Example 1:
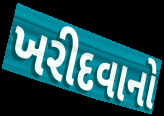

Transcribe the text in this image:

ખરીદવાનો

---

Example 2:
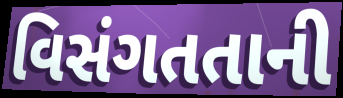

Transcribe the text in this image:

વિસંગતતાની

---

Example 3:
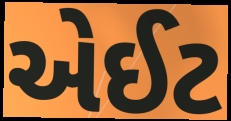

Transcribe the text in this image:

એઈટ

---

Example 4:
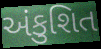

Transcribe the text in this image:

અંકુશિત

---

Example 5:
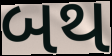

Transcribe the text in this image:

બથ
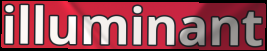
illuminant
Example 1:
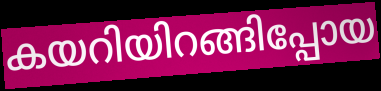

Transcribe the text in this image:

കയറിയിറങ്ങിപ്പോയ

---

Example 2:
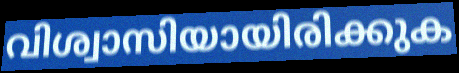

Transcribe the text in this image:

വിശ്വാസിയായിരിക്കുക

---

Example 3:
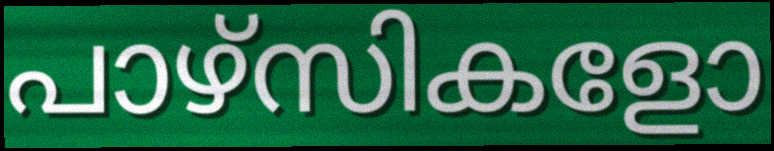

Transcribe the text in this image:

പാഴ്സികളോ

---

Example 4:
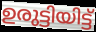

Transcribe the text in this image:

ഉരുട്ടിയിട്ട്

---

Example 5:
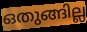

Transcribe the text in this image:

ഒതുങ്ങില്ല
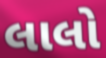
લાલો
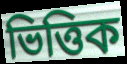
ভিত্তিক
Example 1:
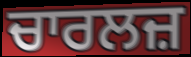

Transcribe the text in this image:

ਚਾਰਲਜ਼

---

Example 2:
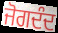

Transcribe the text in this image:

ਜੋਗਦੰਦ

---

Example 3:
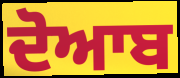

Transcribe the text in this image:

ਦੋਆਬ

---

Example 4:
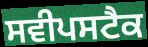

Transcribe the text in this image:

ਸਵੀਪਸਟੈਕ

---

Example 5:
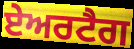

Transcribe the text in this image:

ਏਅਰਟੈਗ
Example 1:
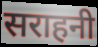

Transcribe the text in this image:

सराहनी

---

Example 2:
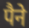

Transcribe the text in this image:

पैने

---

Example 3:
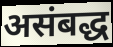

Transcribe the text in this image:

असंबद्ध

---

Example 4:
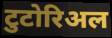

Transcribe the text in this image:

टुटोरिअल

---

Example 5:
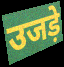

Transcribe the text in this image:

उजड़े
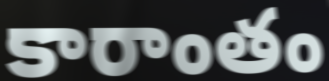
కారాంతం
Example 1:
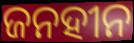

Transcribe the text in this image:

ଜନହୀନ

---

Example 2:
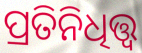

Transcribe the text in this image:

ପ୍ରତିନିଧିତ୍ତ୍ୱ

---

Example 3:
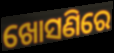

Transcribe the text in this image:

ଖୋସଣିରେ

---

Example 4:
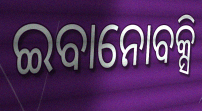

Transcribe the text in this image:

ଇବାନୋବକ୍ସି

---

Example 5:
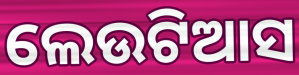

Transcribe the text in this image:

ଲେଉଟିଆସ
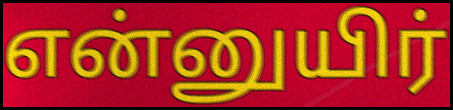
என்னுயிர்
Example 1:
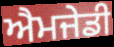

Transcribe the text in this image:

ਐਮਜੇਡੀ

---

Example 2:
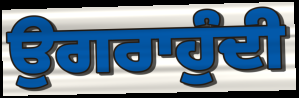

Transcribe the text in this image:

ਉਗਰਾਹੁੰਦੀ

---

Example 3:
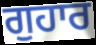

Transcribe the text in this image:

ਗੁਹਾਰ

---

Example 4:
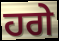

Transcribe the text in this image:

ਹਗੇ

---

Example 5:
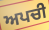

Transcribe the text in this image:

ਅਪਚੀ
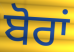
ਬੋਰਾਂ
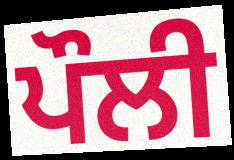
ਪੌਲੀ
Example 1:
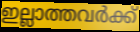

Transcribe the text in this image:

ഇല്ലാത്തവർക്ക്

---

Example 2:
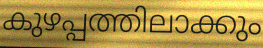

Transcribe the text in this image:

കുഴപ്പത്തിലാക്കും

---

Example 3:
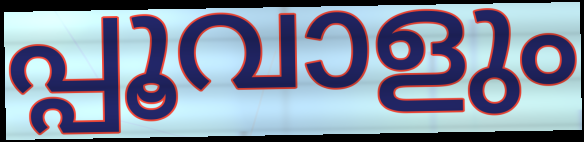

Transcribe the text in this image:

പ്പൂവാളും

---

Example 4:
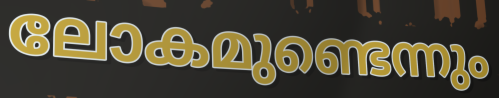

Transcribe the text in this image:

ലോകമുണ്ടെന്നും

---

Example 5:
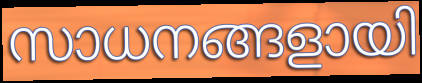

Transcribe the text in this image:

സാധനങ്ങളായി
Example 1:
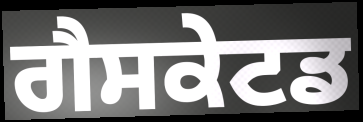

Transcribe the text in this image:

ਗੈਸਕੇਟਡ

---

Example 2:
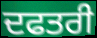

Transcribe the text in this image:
•••••
» WORK ITEM
Copy the material above word for word, images excluded.

» RESULT OF THIS TASK
Example 1:

Transcribe the text in this image:

ખરીદવાનો

---

Example 2:

Transcribe the text in this image:

વિસંગતતાની

---

Example 3:

Transcribe the text in this image:

એઈટ

---

Example 4:

Transcribe the text in this image:

અંકુશિત

---

Example 5:

Transcribe the text in this image:

બથ
illuminant
Example 1:

Transcribe the text in this image:

കയറിയിറങ്ങിപ്പോയ

---

Example 2:

Transcribe the text in this image:

വിശ്വാസിയായിരിക്കുക

---

Example 3:

Transcribe the text in this image:

പാഴ്സികളോ

---

Example 4:

Transcribe the text in this image:

ഉരുട്ടിയിട്ട്

---

Example 5:

Transcribe the text in this image:

ഒതുങ്ങില്ല
લાલો
ভিত্তিক
Example 1:

Transcribe the text in this image:

ਚਾਰਲਜ਼

---

Example 2:

Transcribe the text in this image:

ਜੋਗਦੰਦ

---

Example 3:

Transcribe the text in this image:

ਦੋਆਬ

---

Example 4:

Transcribe the text in this image:

ਸਵੀਪਸਟੈਕ

---

Example 5:

Transcribe the text in this image:

ਏਅਰਟੈਗ
Example 1:

Transcribe the text in this image:

सराहनी

---

Example 2:

Transcribe the text in this image:

पैने

---

Example 3:

Transcribe the text in this image:

असंबद्ध

---

Example 4:

Transcribe the text in this image:

टुटोरिअल

---

Example 5:

Transcribe the text in this image:

उजड़े
కారాంతం
Example 1:

Transcribe the text in this image:

ଜନହୀନ

---

Example 2:

Transcribe the text in this image:

ପ୍ରତିନିଧିତ୍ତ୍ୱ

---

Example 3:

Transcribe the text in this image:

ଖୋସଣିରେ

---

Example 4:

Transcribe the text in this image:

ଇବାନୋବକ୍ସି

---

Example 5:

Transcribe the text in this image:

ଲେଉଟିଆସ
என்னுயிர்
Example 1:

Transcribe the text in this image:

ਐਮਜੇਡੀ

---

Example 2:

Transcribe the text in this image:

ਉਗਰਾਹੁੰਦੀ

---

Example 3:

Transcribe the text in this image:

ਗੁਹਾਰ

---

Example 4:

Transcribe the text in this image:

ਹਗੇ

---

Example 5:

Transcribe the text in this image:

ਅਪਚੀ
ਬੋਰਾਂ
ਪੌਲੀ
Example 1:

Transcribe the text in this image:

ഇല്ലാത്തവർക്ക്

---

Example 2:

Transcribe the text in this image:

കുഴപ്പത്തിലാക്കും

---

Example 3:

Transcribe the text in this image:

പ്പൂവാളും

---

Example 4:

Transcribe the text in this image:

ലോകമുണ്ടെന്നും

---

Example 5:

Transcribe the text in this image:

സാധനങ്ങളായി
Example 1:

Transcribe the text in this image:

ਗੈਸਕੇਟਡ

---

Example 2:

Transcribe the text in this image:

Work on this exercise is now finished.